In recent years, the MLB All-Star Game has gotten a bad reputation. The infamous tie in 2002 certainly didn’t help matters, making some fans more concerned with the MLB standings at the all-star break or the best Home Run Derby moments. But if we take a stroll down memory lane, we can surely remember some of the best MLB All-Star moments. That’s why we were inspired to come up with a list of the best MLB All-Star Games of all time.
Best MLB All-Star games
American League win 4-1, 1999
This game was all about Pedro Martinez pitching in Boston in front of the hometown fans.
Obviously, he only pitched two innings, but he struck out five of the six batters he faced. But these weren’t your ordinary all-stars, he struck out Barry Larkin, Larry Walker, Sammy Sosa, Mark McGwire, and Jeff Bagwell. In fact, Martinez made it look easy and embarrassed a few of those hitters. The AL scored two runs in the first inning, allowing Martinez to get the win.
American League win 7-5, 1941
This is arguably the most dramatic All-Star Game of all time, at least among the games that only went nine innings.
Pirates shortstop Arky Vaughan hit two home runs to help the National League get out to a 5-3 lead heading into the bottom of the 9th. Ultimately, it would be Williams who stole the show, hitting a three-run walk-off homer with two outs in the ninth to finish off the rally and give the AL the win. This will forever be remembered as one of the best All-Star games.
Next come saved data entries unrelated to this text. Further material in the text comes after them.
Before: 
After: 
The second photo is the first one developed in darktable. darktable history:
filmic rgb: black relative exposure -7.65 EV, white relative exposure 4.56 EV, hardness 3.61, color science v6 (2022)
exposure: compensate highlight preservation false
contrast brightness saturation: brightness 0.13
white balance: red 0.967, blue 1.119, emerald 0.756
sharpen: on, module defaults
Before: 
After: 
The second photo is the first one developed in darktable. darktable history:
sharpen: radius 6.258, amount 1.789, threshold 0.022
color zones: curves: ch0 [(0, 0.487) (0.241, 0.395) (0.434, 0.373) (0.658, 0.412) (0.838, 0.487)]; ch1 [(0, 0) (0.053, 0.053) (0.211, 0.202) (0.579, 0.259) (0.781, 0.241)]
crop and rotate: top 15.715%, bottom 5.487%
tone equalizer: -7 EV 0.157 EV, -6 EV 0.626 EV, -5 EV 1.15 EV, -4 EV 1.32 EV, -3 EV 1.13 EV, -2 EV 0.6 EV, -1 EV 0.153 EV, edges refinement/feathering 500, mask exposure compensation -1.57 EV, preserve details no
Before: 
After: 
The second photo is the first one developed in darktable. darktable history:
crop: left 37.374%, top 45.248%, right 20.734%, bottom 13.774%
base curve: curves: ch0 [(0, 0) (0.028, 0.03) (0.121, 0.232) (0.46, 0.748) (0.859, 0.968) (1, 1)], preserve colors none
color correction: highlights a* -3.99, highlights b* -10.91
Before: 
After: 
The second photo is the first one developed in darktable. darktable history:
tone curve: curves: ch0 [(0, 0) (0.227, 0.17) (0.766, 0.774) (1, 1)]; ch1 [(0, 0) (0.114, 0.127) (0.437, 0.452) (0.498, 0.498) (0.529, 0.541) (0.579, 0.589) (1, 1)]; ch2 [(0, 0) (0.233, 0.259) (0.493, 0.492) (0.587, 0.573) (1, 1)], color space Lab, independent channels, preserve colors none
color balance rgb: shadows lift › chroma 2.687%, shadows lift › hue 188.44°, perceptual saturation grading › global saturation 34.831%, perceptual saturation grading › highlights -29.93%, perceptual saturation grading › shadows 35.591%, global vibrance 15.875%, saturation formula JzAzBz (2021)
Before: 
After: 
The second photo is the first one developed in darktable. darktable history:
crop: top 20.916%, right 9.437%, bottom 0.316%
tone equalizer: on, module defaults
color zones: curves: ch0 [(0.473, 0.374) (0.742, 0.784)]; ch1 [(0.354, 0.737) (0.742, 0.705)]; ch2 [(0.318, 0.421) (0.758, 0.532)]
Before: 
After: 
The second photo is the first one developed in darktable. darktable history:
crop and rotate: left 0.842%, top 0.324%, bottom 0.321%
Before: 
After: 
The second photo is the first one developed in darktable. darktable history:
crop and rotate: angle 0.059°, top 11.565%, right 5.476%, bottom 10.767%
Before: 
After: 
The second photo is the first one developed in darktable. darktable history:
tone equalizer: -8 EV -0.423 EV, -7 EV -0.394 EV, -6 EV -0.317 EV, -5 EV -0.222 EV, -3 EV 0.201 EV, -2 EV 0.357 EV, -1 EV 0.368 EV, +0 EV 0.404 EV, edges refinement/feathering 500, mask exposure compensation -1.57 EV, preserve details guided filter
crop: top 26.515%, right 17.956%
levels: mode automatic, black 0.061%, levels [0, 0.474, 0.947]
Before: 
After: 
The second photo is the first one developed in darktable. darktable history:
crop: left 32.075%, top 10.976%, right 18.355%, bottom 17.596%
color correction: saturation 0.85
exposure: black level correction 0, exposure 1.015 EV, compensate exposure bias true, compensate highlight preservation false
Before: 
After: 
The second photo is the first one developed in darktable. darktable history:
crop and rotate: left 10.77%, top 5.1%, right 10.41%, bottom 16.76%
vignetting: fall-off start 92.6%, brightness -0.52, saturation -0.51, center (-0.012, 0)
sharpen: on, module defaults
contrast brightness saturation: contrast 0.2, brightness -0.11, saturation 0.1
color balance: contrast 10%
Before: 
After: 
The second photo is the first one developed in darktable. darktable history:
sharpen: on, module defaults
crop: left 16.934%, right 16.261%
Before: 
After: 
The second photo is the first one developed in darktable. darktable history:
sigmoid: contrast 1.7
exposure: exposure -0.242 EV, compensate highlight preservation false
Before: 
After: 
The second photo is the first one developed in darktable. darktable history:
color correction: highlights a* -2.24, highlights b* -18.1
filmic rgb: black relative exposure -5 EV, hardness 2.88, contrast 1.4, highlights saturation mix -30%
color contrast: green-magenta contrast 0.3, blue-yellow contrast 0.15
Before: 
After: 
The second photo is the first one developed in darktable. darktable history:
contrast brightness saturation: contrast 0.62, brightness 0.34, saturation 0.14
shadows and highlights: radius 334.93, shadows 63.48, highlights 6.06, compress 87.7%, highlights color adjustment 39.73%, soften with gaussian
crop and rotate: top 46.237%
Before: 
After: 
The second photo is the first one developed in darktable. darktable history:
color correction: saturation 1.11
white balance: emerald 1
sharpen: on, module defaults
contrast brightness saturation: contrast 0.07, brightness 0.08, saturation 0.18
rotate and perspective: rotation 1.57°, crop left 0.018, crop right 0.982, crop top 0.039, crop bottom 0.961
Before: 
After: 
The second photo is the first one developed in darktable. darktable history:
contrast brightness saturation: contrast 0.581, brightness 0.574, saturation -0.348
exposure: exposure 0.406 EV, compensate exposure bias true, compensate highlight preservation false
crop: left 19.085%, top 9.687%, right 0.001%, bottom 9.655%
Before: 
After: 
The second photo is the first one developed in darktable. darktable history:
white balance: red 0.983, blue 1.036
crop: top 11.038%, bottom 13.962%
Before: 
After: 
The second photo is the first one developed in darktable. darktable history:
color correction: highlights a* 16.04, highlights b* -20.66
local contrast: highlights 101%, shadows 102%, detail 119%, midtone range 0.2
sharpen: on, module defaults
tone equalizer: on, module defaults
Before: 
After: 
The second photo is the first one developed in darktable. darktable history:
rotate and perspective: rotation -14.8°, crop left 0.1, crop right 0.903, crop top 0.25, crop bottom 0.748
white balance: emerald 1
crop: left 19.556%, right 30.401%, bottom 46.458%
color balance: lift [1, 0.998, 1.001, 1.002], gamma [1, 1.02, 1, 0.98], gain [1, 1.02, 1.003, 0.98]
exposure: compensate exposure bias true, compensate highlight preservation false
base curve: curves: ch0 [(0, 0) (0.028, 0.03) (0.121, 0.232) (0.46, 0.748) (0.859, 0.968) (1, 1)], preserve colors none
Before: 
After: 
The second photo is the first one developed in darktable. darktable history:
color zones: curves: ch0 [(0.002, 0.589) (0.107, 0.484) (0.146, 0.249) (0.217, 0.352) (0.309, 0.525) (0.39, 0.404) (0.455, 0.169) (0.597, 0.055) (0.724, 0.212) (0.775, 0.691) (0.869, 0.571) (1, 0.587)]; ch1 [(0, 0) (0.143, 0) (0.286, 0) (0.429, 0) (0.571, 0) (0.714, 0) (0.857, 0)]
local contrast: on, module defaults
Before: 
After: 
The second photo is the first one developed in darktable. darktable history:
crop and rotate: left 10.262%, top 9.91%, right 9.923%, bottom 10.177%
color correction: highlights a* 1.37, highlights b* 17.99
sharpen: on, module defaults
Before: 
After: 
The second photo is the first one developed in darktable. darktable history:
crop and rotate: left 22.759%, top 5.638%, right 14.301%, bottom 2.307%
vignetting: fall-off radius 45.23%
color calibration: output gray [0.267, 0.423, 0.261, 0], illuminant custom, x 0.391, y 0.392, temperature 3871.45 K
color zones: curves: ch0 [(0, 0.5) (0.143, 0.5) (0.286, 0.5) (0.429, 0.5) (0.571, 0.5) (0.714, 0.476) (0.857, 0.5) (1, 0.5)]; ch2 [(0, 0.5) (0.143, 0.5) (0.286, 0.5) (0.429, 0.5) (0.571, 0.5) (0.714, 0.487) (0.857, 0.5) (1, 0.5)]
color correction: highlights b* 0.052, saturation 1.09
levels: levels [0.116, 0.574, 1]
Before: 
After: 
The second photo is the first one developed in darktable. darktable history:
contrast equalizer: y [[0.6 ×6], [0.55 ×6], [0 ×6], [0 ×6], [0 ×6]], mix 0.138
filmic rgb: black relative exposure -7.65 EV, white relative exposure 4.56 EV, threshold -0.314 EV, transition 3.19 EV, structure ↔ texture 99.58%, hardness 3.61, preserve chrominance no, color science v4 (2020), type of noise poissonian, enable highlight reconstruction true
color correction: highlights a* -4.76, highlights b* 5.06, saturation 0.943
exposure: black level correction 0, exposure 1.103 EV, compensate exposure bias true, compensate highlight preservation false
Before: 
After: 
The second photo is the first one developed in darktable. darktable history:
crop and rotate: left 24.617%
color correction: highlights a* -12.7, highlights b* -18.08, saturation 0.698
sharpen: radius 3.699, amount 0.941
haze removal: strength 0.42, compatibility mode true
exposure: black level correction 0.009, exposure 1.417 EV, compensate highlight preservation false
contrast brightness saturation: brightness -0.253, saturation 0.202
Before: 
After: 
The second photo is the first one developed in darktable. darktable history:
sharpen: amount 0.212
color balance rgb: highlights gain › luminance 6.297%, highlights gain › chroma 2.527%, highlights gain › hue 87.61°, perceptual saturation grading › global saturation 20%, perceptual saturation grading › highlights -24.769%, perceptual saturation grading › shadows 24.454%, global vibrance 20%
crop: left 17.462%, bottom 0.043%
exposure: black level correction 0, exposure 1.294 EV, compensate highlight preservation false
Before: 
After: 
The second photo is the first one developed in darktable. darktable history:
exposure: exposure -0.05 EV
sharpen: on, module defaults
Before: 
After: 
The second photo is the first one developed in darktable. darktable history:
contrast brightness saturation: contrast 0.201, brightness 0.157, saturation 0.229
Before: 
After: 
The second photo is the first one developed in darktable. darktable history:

National League win 2-1 (15 innings), 1967
Until the 2008 All-Star Game equaled this game, it was the longest All-Star Game in MLB history.
Needless to say, pitchers dominated this game from start to finish. The only two runs scored in the first nine innings came on solo homers. In fact, it wasn’t until the 13th inning that a runner who didn’t homer touched third base. In the end, Tony Perez hit a home run in the 15th inning to break the stalemate.
National League win 5-4 (12 innings), 1970
Prior to that moment, we saw a classic pitcher’s duel with Tom Seaver and Jim Palmer leading the way. Also, the National League needed to rally in the ninth inning to erase a 4-1 deficit and get the game to extra innings, ultimately setting up the famous collision between Rose and Fosse.
American League win 4-3 (15 innings), 2008
There was no talk of ending this game in a tie, even if it took 15 innings.
By today’s standards, the game would have been unrecognizable with seven stolen bases, three sacrifice flies, and even a sacrifice bunt.
Closer Brad Lidge, who was virtually perfect during the regular season, gave up the sacrifice fly in the bottom of the 15th to take the loss, ending what is tied for the longest game in All-Star history.